12. Be honest with your child. Don't tell him that a procedure won't be painful if you know it will be. "Lying will make the rest of the visit more difficult," Dr. Luten says. If your child asks whether a shot is going to hurt, for example, gently tell him the truth, and point out a positive: "It'll probably hurt a little, like a pinch or a bug bite, but then it will stop."
13. Ease your child's fears. Hold her in your lap, and speak in soothing tones. Remind her that you won't leave her and that the doctors are going to do everything they can to help her feel better soon. "Try to shield your child from any disturbing sights and scary instruments, such as suture trays and long needles," suggests Dr. Jackson.
14. Inquire about "ouchless" options. If your child is going to have a shot, stitches, or a blood test, speak up and ask to have numbing cream applied to the location as soon as possible, advises Dr. Jackson. These products usually take about 20 minutes to work. In the case of minor cuts, ask the doctor whether skin tape or glue might be an appropriate alternative to stitches.
15. Get his mind off the pain. During uncomfortable procedures, distract your child by looking at books or playing I Spy. Deep breathing and visualization techniques are often helpful for older kids, Dr. Zun says. Have your child picture his pain swirling down the drain, or have him flip his imaginary pain switch to "off."

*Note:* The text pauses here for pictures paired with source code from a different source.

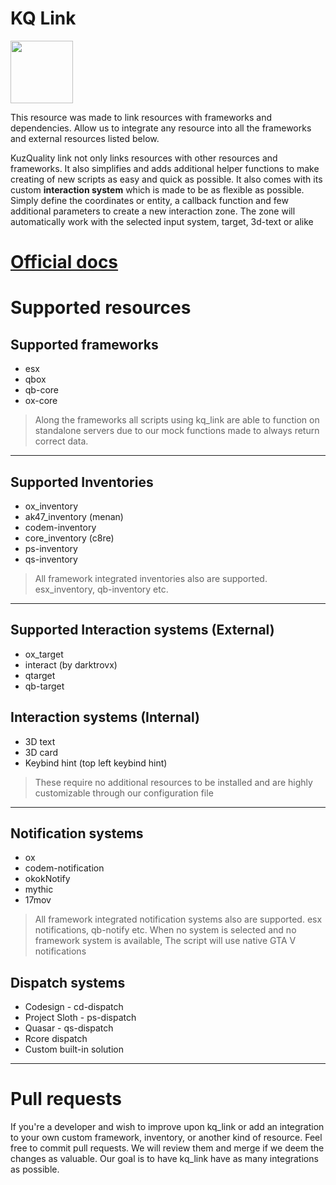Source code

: # KQ Link

<img src="https://github.com/user-attachments/assets/851693c4-9116-4f82-b14d-21ba56a7fed7" width="100" height="100">

This resource was made to link resources with frameworks and dependencies. Allow us to integrate any resource into all the frameworks and external resources listed below. 

KuzQuality link not only links resources with other resources and frameworks. It also simplifies and adds additional helper functions to make creating of new scripts as easy and quick as possible. It also comes with its custom **interaction system** which is made to be as flexible as possible. Simply define the coordinates or entity, a callback function and few additional parameters to create a new interaction zone. The zone will automatically work with the selected input system, target, 3d-text or alike


# [Official docs](https://docs.kuzquality.com/kq-link/kq-link-or-installation-guide)


# Supported resources

## Supported frameworks
- esx
- qbox
- qb-core
- ox-core
  
> Along the frameworks all scripts using kq_link are able to function on standalone servers due to our mock functions made to always return correct data.

___

## Supported Inventories
- ox_inventory
- ak47_inventory (menan)
- codem-inventory
- core_inventory (c8re)
- ps-inventory
- qs-inventory

> All framework integrated inventories also are supported. esx_inventory, qb-inventory etc.

___
## Supported Interaction systems (External)
- ox_target
- interact (by darktrovx)
- qtarget
- qb-target

## Interaction systems (Internal)
- 3D text
- 3D card
- Keybind hint (top left keybind hint)

> These require no additional resources to be installed and are highly customizable through our configuration file
___

## Notification systems
- ox
- codem-notification
- okokNotify
- mythic
- 17mov

> All framework integrated notification systems also are supported. esx notifications, qb-notify etc.
> When no system is selected and no framework system is available, The script will use native GTA V notifications


## Dispatch systems
- Codesign - cd-dispatch
- Project Sloth - ps-dispatch
- Quasar - qs-dispatch
- Rcore dispatch
- Custom built-in solution

___

# Pull requests
If you're a developer and wish to improve upon kq_link or add an integration to your own custom framework, inventory, or another kind of resource. Feel free to commit pull requests. We will review them and merge if we deem the changes as valuable. Our goal is to have kq_link have as many integrations as possible.
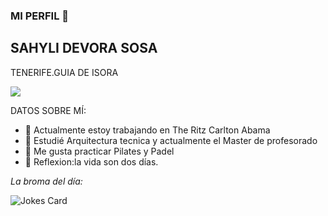 ### MI PERFIL 👋

## SAHYLI DEVORA SOSA ##

TENERIFE.GUIA DE ISORA

![](https://mediaim.expedia.com/destination/1/45a3c1329a2178ea4458c7e443975717.jpg)

DATOS SOBRE MÍ:
- 🔭 Actualmente estoy trabajando en The Ritz Carlton Abama
- 💬 Estudié Arquitectura tecnica y actualmente el Master de profesorado
- 👯 Me gusta practicar Pilates y Padel
- 🤔 Reflexion:la vida son dos días.

*La broma del día:*

![Jokes Card](https://readme-jokes.vercel.app/api)




<!--
**Sahyli/Sahyli** is a ✨ _special_ ✨ repository because its `README.md` (this file) appears on your GitHub profile.



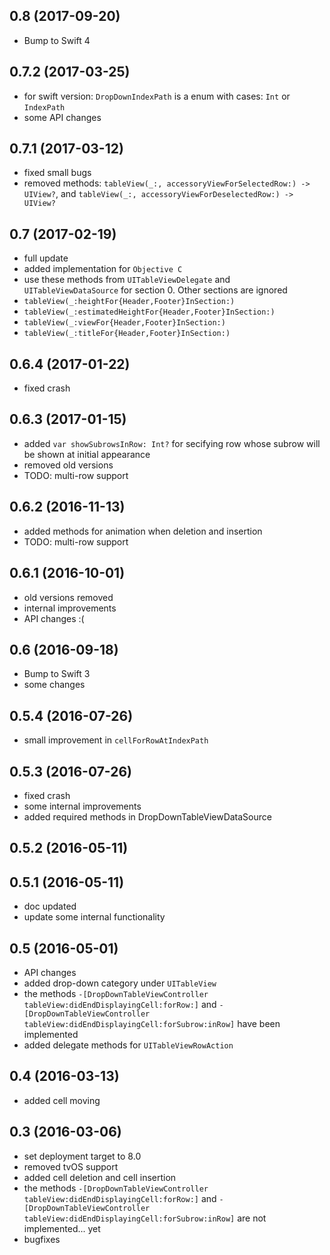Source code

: ## 0.8 (2017-09-20)

- Bump to Swift 4


## 0.7.2 (2017-03-25)

- for swift version: `DropDownIndexPath` is a enum with cases: `Int` or `IndexPath`
- some API changes

## 0.7.1 (2017-03-12)

- fixed small bugs
- removed methods: `tableView(_:, accessoryViewForSelectedRow:) -> UIView?`, and `tableView(_:, accessoryViewForDeselectedRow:) -> UIView?` 

## 0.7 (2017-02-19)

- full update
- added implementation for `Objective C`
- use these methods from `UITableViewDelegate` and `UITableViewDataSource` for section 0. Other sections are ignored
- `tableView(_:heightFor{Header,Footer}InSection:)`
- `tableView(_:estimatedHeightFor{Header,Footer}InSection:)`
- `tableView(_:viewFor{Header,Footer}InSection:)`
- `tableView(_:titleFor{Header,Footer}InSection:)`

## 0.6.4 (2017-01-22)

- fixed crash

## 0.6.3 (2017-01-15)

- added `var showSubrowsInRow: Int?` for secifying row whose subrow will be shown at initial appearance
- removed old versions
- TODO: multi-row support

## 0.6.2 (2016-11-13)

- added methods for animation when deletion and insertion
- TODO: multi-row support

## 0.6.1 (2016-10-01)

- old versions removed
- internal improvements
- API changes :(

## 0.6 (2016-09-18)

- Bump to Swift 3
- some changes

## 0.5.4 (2016-07-26)

- small improvement in `cellForRowAtIndexPath`

## 0.5.3 (2016-07-26)

- fixed crash
- some internal improvements
- added required methods in DropDownTableViewDataSource

## 0.5.2 (2016-05-11)

## 0.5.1 (2016-05-11)

- doc updated
- update some internal functionality

## 0.5 (2016-05-01)

- API changes
- added drop-down category under `UITableView`
- the methods `-[DropDownTableViewController tableView:didEndDisplayingCell:forRow:]` and `-[DropDownTableViewController tableView:didEndDisplayingCell:forSubrow:inRow]` have been implemented
- added delegate methods for `UITableViewRowAction`

## 0.4 (2016-03-13)

- added cell moving

## 0.3 (2016-03-06)

- set deployment target to 8.0
- removed tvOS support
- added cell deletion and cell insertion 
- the methods `-[DropDownTableViewController tableView:didEndDisplayingCell:forRow:]` and `-[DropDownTableViewController tableView:didEndDisplayingCell:forSubrow:inRow]` are not implemented... yet
- bugfixes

16. Make her comfortable. If she's cold, ask for a warm blanket. If the room is too bright, ask to dim the lights. If your child's pain medication has worn off, let someone know. "You must be the advocate for your child," Dr. Jackson says.
17. Don't be afraid to ask questions. "Doctors and nurses get busy, and information isn't always shared the way it should be," says Dr. Luten. If you're not sure what the plan is for your child or why he needs a particular test, politely ask for an explanation. "Parents often feel that it's not their place to interrupt a busy doctor, but answering questions is a doctor's job," Dr. Luten says.
18. Bring change for the pay phone. Cell phones aren't allowed in many hospitals. Coins will also come in handy if you want to get a snack or drink from a vending machine.
19. Get clear discharge instructions. Make sure you know how to care for your child's injuries and what to do if his pain or symptoms don't improve or if they worsen at home. And ask for clarification if you don't understand the purpose of the medication or dosage instructions. "It's better to ask when you're there than to call and try to get information later," says Dr. Zun.
20. Follow up with your pediatrician. After the ER visit, call to let your child's doctor know what the diagnosis was so it can be noted in her medical file (many ERs will send a report to your pediatrician if you ask them to). Check to see whether the doctor has any further recommendations and whether your child needs to be seen for a follow-up exam.